Solid-state electrolyte for solid-state batteries is one of the current hotspots in the research field of high-safety and high energy density lithium metal batteries. This work reports a polymer-in-ceramic and ceramic-in-polymer bilayer ultrathin (∼11 μm) composite solid electrolyte (CSE) membrane by exploiting a spontaneous precipitation of Li₇La₃Zr₂O₁₂ in a polymer-lithium salt matrix. The polymer-in-ceramic layer is toward a high-voltage cathode, which can effectively inhibit oxidative decomposition of electrolytes. The ceramic-in-polymer layer toward the anode can provide good flexibility. Experimental results show that the CSE bilayer membrane has not only high ionic conductivity but also satisfactory Li⁺ transference number. It also exhibits excellent thermal and mechanical properties. High-voltage Li||LiCoO₂ (4.5 V) cell employing this CSE membrane exhibits excellent cycling stability (151.18 mAh g⁻¹ at 1 C after 100 cycles), and superior rate performance (124.31 mAh g⁻¹ 10 C). This work guides the improvement of both solid state electrolyte membrane and high-voltage solid-state lithium metal batteries.
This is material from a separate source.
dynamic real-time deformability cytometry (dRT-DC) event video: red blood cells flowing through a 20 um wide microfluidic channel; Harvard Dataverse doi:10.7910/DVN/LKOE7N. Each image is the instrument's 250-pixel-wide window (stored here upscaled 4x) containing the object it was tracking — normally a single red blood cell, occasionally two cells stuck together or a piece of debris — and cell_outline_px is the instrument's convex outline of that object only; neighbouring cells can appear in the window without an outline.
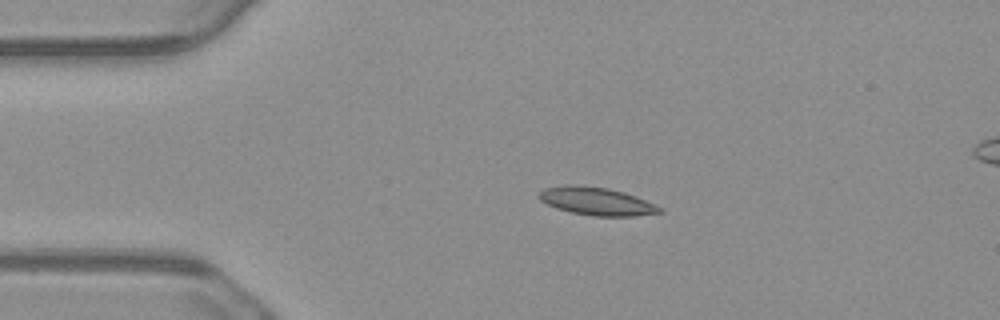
{"species": "common noctule bat (a hibernating species)", "species_latin": "Nyctalus noctula", "temperature_condition": "warm", "stored_images_in_passage": 45, "camera_frame_rate_fps": 3000, "um_per_image_px": 0.085, "animal": {"sex": "male", "body_mass_g": 23.1, "forearm_length_mm": 52.7}, "frame": {"image": 1, "passage_image": 1, "time_ms": 0.0, "image_size_px": [1000, 320], "cell_outline_px": [[664, 212], [632, 216], [592, 216], [572, 212], [556, 208], [540, 200], [540, 192], [544, 188], [564, 184], [572, 184], [608, 188], [624, 192], [636, 196], [664, 208]], "centroid_in_image_um": [50.73, 17.1], "position_along_channel_um": 34.3, "area_um2": 19.65}}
用于固态电池的固态电解质是当前高安全性和高能量密度锂金属电池研究领域的热点之一。这项工作报告了通过利用 Li ₇ La ₃ Zr ₂ O ₁₂在聚合物-锂盐基质中的自发沉淀，制备了陶瓷聚合物和陶瓷聚合物双层超薄（~11 μm）复合固体电解质（CSE）膜. 陶瓷中聚合物层朝向高压阴极，可有效抑制电解质的氧化分解。朝向阳极的陶瓷聚合物层可以提供良好的柔韧性。实验结果表明，CSE双层膜不仅具有高离子电导率，而且还具有令人满意的Li ⁺转让号码。它还表现出优异的热性能和机械性能。高电压锂||的LiCoO ₂采用该CSE膜表现出优异的循环稳定性（4.5V）电池（151.18毫安克^-1，在100次循环后1个C），以及优异的倍率性能（124.31毫安克^-1 10 C）。这项工作指导了固态电解质膜和高压固态锂金属电池的改进。